Reducing Infrastructure Costs

Reducing Infrastructure Costs

WarpStream infrastructure costs can originate from four different sources:

1. Networking

2. Storage

3. Compute

4. Object Storage API Fees

Networking

With WarpStream, you can avoid 100% of inter-AZ networking fees by properly configuring your Kafka clients.

Unlike Apache Kafka, WarpStream Agents will never manually replicate data across availability zones, but Kafka producer/consumer clients can still connect cross-zone, resulting in inter-zone networking fees.

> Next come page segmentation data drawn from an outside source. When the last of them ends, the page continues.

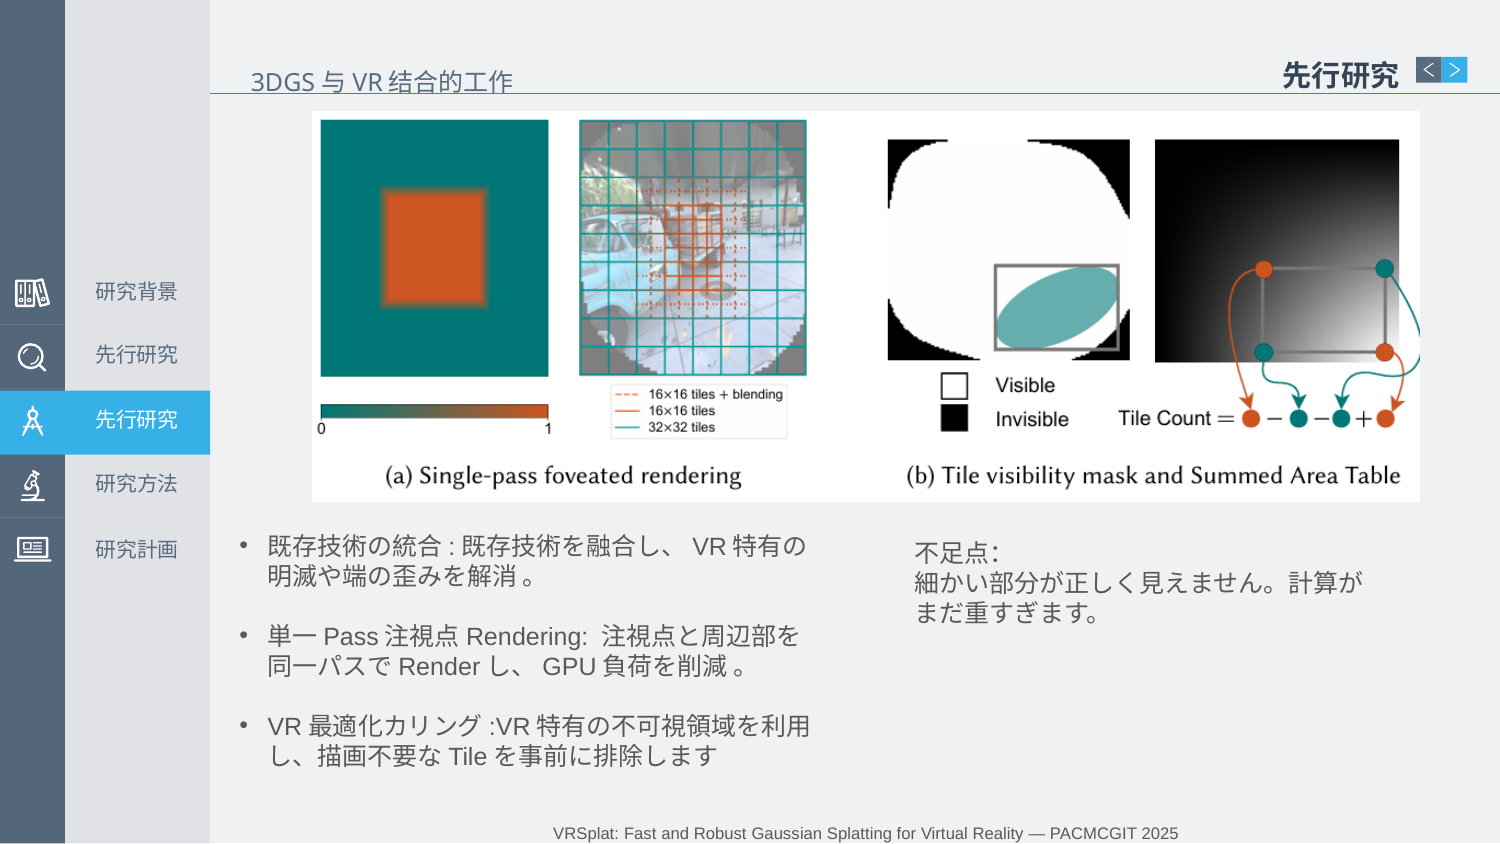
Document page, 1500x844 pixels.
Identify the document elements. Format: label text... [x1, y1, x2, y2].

picture [312, 111, 1421, 502]
text_box 研究方法 [80, 463, 194, 503]
text_box [13, 536, 52, 562]
text_box 3DGS与VR结合的工作 [236, 59, 853, 104]
text_box 先行研究 [80, 334, 194, 374]
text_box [1415, 56, 1440, 83]
text_box [0, 389, 212, 457]
text_box [17, 343, 47, 372]
text_box 研究計画 [80, 529, 194, 569]
text_box [15, 278, 50, 308]
text_box 研究背景 [80, 271, 194, 311]
text_box VRSplat: Fast and Robust Gaussian Splatting for Virtual Reality — PACMCGIT 2025 [399, 815, 1334, 844]
text_box 先行研究 [962, 40, 1400, 93]
text_box [22, 405, 44, 437]
text_box 不足点： 細かい部分が正しく見えません。計算がまだ重すぎます。 [899, 529, 1400, 635]
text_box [1441, 56, 1468, 83]
text_box 既存技術の統合:既存技術を融合し、VR特有の明滅や端の歪みを解消 。 単一Pass注視点Rendering: 注視点と周辺部を同一パスでRenderし、GPU負荷を削減 。 VR最適化カリング:VR特有の不可視領域を利用し、描画不要なTileを事前に排除します [224, 523, 841, 778]
text_box 先行研究 [80, 399, 194, 439]
text_box [20, 470, 46, 502]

This happens because by default WarpStream has no way of knowing which availability zone the client is connecting from. To avoid this issue, configure your Kafka clients to announce what availability zone they're running in using a client ID feature, and WarpStream will take care of zonally aligning your Kafka clients (for both Produce and Fetch requests) resulting in almost zero inter-zone networking fees.

Storage

WarpStream uses object storage as the primary and only storage in the system. As a result, storage costs in WarpStream tend to be more than an order of magnitude lower in WarpStream than they are in Apache Kafka. Storage costs can be reduced even further by configuring the WarpStream Agents to store data compressed using ZSTD instead of LZ4. Check out our compression documentation for more details.

Compute

The easiest way to reduce WarpStream Agent compute costs is to auto-scale the Agents based on CPU usage. This feature is built-in to our Helm Chart for Kubernetes.

Object Storage API Fees

WarpStream's entire storage engine is designed around minimizing object storage API fees as much as possible. This is accomplished with a file format that can store data for many different topic-partitions, as well as heavy usage of buffering, batching, and caching in the Agents.

The most expensive source of object storage API fees in WarpStream are the PUT requests required to create files as a result of Produce requests. By default, the WarpStream Agents will buffer data in-memory until one of the following two events occur:

• The batch timeout elapses

  1. Default value: 250ms

  2. Agent flag: -batchTimeout

  3. Agent environment variable: WARPSTREAM_BATCH_TIMEOUT

• A sufficient amount of uncompressed bytes is accumulated

  1. Default value: 4MiB

  2. Agent flag: batchMaxSizeBytes

  3. Agent environment variable: WARPSTREAM_BATCH_MAX_SIZE_BYTES

at which point the Agent will flush a file to the object store and then acknowledge the Produce request as a success back to the client.

To determine how much uncompressed data is stored in the files your Agents are creating for Produce requests, check the average value of the metric: warpstream_agent_segment_batcher_flush_file_size_uncompressed_bytes

If this value is less than the value of batchMaxSizeBytes, then your PUT request costs can be reduced by increasing the amount uncompressed data that is written to each file, resulting in fewer total files being created. There are two ways to accomplish this:

1. Reduce the number of Agents that are handling Produce requests. This can be accomplished by running a smaller number of Agents, but using larger instance types. Alternatively, you can use the Agent Roles feature to split Producer / Consumer Agents.

2. Increase the value of batchTimeout. For example, if the average uncompressed size of files created by your Agents is 2MiB, then doubling the batch timeout from 250ms to 500ms should double the uncompressed file size to 4MiB and cut the number of PUT requests in half. The downside of this approach though is that it will increase the latency of Produce requests.

Once the average size of your uncompressed files is approaching the value of batchMaxSizeBytes then you can increase the value of batchMaxSizeBytes and repeat the steps above to further reduce PUT request costs.